Rewrite every line of the records below as a numbered list, leaving out the blank lines.

[Dataset entries]
---

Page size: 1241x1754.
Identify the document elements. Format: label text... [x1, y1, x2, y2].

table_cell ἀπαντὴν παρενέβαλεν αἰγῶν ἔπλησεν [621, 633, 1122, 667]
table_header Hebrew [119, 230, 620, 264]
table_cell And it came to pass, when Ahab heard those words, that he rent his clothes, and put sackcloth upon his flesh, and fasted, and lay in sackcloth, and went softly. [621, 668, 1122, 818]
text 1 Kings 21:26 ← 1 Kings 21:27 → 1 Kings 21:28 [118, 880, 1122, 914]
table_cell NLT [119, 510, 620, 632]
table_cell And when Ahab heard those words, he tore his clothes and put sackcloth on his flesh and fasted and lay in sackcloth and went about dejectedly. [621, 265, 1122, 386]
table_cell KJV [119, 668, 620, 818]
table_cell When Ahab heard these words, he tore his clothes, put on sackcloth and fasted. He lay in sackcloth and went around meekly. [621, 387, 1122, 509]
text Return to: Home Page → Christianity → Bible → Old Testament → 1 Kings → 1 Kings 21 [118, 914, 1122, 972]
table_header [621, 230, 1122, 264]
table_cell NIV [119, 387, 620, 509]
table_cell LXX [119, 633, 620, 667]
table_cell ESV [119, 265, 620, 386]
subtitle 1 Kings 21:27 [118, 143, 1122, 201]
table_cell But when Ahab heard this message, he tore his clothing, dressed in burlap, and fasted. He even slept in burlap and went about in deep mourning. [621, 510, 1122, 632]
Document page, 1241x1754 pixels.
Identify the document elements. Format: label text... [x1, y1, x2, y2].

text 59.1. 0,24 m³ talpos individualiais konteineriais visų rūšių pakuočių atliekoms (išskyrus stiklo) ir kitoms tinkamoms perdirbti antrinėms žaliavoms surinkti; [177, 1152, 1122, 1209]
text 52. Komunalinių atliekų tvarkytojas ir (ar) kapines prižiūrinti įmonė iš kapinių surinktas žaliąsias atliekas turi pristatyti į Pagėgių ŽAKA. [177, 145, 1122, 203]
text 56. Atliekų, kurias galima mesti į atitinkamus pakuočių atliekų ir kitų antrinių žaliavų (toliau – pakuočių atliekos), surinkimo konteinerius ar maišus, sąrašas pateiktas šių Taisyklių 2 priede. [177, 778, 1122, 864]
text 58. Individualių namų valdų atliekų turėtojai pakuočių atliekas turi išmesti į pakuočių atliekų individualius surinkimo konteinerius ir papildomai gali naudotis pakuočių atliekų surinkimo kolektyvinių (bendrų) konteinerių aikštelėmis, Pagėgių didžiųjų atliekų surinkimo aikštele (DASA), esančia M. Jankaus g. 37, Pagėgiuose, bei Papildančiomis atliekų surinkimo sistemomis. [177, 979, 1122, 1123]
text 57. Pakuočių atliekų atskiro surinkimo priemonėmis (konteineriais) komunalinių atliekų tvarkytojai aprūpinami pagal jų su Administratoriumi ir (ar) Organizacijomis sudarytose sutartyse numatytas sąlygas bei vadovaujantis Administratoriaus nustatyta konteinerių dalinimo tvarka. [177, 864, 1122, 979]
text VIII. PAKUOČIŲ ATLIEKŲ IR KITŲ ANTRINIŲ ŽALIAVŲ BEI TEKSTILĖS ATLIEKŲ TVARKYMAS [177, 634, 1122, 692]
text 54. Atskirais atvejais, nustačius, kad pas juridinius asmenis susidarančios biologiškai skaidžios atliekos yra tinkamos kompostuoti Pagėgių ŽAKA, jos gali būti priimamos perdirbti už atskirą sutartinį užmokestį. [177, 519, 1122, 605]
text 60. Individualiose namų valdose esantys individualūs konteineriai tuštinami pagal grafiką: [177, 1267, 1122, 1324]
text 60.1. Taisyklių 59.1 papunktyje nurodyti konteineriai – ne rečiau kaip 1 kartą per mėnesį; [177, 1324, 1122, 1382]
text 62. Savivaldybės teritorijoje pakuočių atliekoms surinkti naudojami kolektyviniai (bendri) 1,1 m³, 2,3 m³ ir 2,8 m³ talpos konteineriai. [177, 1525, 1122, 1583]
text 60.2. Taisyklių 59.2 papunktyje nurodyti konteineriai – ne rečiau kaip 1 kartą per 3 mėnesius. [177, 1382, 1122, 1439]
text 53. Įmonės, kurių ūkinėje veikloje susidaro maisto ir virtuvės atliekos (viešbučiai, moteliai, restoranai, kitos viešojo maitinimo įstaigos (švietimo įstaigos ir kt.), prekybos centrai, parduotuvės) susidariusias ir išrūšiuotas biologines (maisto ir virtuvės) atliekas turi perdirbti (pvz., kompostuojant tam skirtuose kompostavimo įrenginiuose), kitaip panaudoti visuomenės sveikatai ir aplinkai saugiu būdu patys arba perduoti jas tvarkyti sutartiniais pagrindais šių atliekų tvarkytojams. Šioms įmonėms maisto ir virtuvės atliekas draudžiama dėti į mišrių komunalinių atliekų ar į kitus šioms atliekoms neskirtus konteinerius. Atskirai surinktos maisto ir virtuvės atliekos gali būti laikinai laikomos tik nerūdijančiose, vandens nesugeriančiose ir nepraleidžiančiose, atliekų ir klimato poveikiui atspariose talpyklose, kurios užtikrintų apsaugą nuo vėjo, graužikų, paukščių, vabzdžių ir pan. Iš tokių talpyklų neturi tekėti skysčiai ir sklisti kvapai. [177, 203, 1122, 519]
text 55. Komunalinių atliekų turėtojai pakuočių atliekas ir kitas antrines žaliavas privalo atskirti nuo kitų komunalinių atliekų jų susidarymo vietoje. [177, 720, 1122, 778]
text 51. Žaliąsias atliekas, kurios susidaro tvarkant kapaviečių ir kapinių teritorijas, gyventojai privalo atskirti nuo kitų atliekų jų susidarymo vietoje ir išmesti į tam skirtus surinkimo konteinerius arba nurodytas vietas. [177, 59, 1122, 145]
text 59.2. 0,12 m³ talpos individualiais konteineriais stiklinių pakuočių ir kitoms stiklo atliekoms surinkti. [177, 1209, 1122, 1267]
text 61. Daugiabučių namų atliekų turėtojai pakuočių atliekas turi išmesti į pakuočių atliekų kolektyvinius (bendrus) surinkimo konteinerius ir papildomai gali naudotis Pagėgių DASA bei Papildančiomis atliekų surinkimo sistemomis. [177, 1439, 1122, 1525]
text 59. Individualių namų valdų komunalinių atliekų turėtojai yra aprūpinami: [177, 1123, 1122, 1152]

---

* [ANSWER TO THIS EXERCISE]
1. Page size: 1241x1754.
2. Identify the document elements. Format: label text... [x1, y1, x2, y2].
3. table_cell ἀπαντὴν παρενέβαλεν αἰγῶν ἔπλησεν [621, 633, 1122, 667]
4. table_header Hebrew [119, 230, 620, 264]
5. table_cell And it came to pass, when Ahab heard those words, that he rent his clothes, and put sackcloth upon his flesh, and fasted, and lay in sackcloth, and went softly. [621, 668, 1122, 818]
6. text 1 Kings 21:26 ← 1 Kings 21:27 → 1 Kings 21:28 [118, 880, 1122, 914]
7. table_cell NLT [119, 510, 620, 632]
8. table_cell And when Ahab heard those words, he tore his clothes and put sackcloth on his flesh and fasted and lay in sackcloth and went about dejectedly. [621, 265, 1122, 386]
9. table_cell KJV [119, 668, 620, 818]
10. table_cell When Ahab heard these words, he tore his clothes, put on sackcloth and fasted. He lay in sackcloth and went around meekly. [621, 387, 1122, 509]
11. text Return to: Home Page → Christianity → Bible → Old Testament → 1 Kings → 1 Kings 21 [118, 914, 1122, 972]
12. table_header [621, 230, 1122, 264]
13. table_cell NIV [119, 387, 620, 509]
14. table_cell LXX [119, 633, 620, 667]
15. table_cell ESV [119, 265, 620, 386]
16. subtitle 1 Kings 21:27 [118, 143, 1122, 201]
17. table_cell But when Ahab heard this message, he tore his clothing, dressed in burlap, and fasted. He even slept in burlap and went about in deep mourning. [621, 510, 1122, 632]
18. Document page, 1241x1754 pixels.
19. Identify the document elements. Format: label text... [x1, y1, x2, y2].
20. text 59.1. 0,24 m³ talpos individualiais konteineriais visų rūšių pakuočių atliekoms (išskyrus stiklo) ir kitoms tinkamoms perdirbti antrinėms žaliavoms surinkti; [177, 1152, 1122, 1209]
21. text 52. Komunalinių atliekų tvarkytojas ir (ar) kapines prižiūrinti įmonė iš kapinių surinktas žaliąsias atliekas turi pristatyti į Pagėgių ŽAKA. [177, 145, 1122, 203]
22. text 56. Atliekų, kurias galima mesti į atitinkamus pakuočių atliekų ir kitų antrinių žaliavų (toliau – pakuočių atliekos), surinkimo konteinerius ar maišus, sąrašas pateiktas šių Taisyklių 2 priede. [177, 778, 1122, 864]
23. text 58. Individualių namų valdų atliekų turėtojai pakuočių atliekas turi išmesti į pakuočių atliekų individualius surinkimo konteinerius ir papildomai gali naudotis pakuočių atliekų surinkimo kolektyvinių (bendrų) konteinerių aikštelėmis, Pagėgių didžiųjų atliekų surinkimo aikštele (DASA), esančia M. Jankaus g. 37, Pagėgiuose, bei Papildančiomis atliekų surinkimo sistemomis. [177, 979, 1122, 1123]
24. text 57. Pakuočių atliekų atskiro surinkimo priemonėmis (konteineriais) komunalinių atliekų tvarkytojai aprūpinami pagal jų su Administratoriumi ir (ar) Organizacijomis sudarytose sutartyse numatytas sąlygas bei vadovaujantis Administratoriaus nustatyta konteinerių dalinimo tvarka. [177, 864, 1122, 979]
25. text VIII. PAKUOČIŲ ATLIEKŲ IR KITŲ ANTRINIŲ ŽALIAVŲ BEI TEKSTILĖS ATLIEKŲ TVARKYMAS [177, 634, 1122, 692]
26. text 54. Atskirais atvejais, nustačius, kad pas juridinius asmenis susidarančios biologiškai skaidžios atliekos yra tinkamos kompostuoti Pagėgių ŽAKA, jos gali būti priimamos perdirbti už atskirą sutartinį užmokestį. [177, 519, 1122, 605]
27. text 60. Individualiose namų valdose esantys individualūs konteineriai tuštinami pagal grafiką: [177, 1267, 1122, 1324]
28. text 60.1. Taisyklių 59.1 papunktyje nurodyti konteineriai – ne rečiau kaip 1 kartą per mėnesį; [177, 1324, 1122, 1382]
29. text 62. Savivaldybės teritorijoje pakuočių atliekoms surinkti naudojami kolektyviniai (bendri) 1,1 m³, 2,3 m³ ir 2,8 m³ talpos konteineriai. [177, 1525, 1122, 1583]
30. text 60.2. Taisyklių 59.2 papunktyje nurodyti konteineriai – ne rečiau kaip 1 kartą per 3 mėnesius. [177, 1382, 1122, 1439]
31. text 53. Įmonės, kurių ūkinėje veikloje susidaro maisto ir virtuvės atliekos (viešbučiai, moteliai, restoranai, kitos viešojo maitinimo įstaigos (švietimo įstaigos ir kt.), prekybos centrai, parduotuvės) susidariusias ir išrūšiuotas biologines (maisto ir virtuvės) atliekas turi perdirbti (pvz., kompostuojant tam skirtuose kompostavimo įrenginiuose), kitaip panaudoti visuomenės sveikatai ir aplinkai saugiu būdu patys arba perduoti jas tvarkyti sutartiniais pagrindais šių atliekų tvarkytojams. Šioms įmonėms maisto ir virtuvės atliekas draudžiama dėti į mišrių komunalinių atliekų ar į kitus šioms atliekoms neskirtus konteinerius. Atskirai surinktos maisto ir virtuvės atliekos gali būti laikinai laikomos tik nerūdijančiose, vandens nesugeriančiose ir nepraleidžiančiose, atliekų ir klimato poveikiui atspariose talpyklose, kurios užtikrintų apsaugą nuo vėjo, graužikų, paukščių, vabzdžių ir pan. Iš tokių talpyklų neturi tekėti skysčiai ir sklisti kvapai. [177, 203, 1122, 519]
32. text 55. Komunalinių atliekų turėtojai pakuočių atliekas ir kitas antrines žaliavas privalo atskirti nuo kitų komunalinių atliekų jų susidarymo vietoje. [177, 720, 1122, 778]
33. text 51. Žaliąsias atliekas, kurios susidaro tvarkant kapaviečių ir kapinių teritorijas, gyventojai privalo atskirti nuo kitų atliekų jų susidarymo vietoje ir išmesti į tam skirtus surinkimo konteinerius arba nurodytas vietas. [177, 59, 1122, 145]
34. text 59.2. 0,12 m³ talpos individualiais konteineriais stiklinių pakuočių ir kitoms stiklo atliekoms surinkti. [177, 1209, 1122, 1267]
35. text 61. Daugiabučių namų atliekų turėtojai pakuočių atliekas turi išmesti į pakuočių atliekų kolektyvinius (bendrus) surinkimo konteinerius ir papildomai gali naudotis Pagėgių DASA bei Papildančiomis atliekų surinkimo sistemomis. [177, 1439, 1122, 1525]
36. text 59. Individualių namų valdų komunalinių atliekų turėtojai yra aprūpinami: [177, 1123, 1122, 1152]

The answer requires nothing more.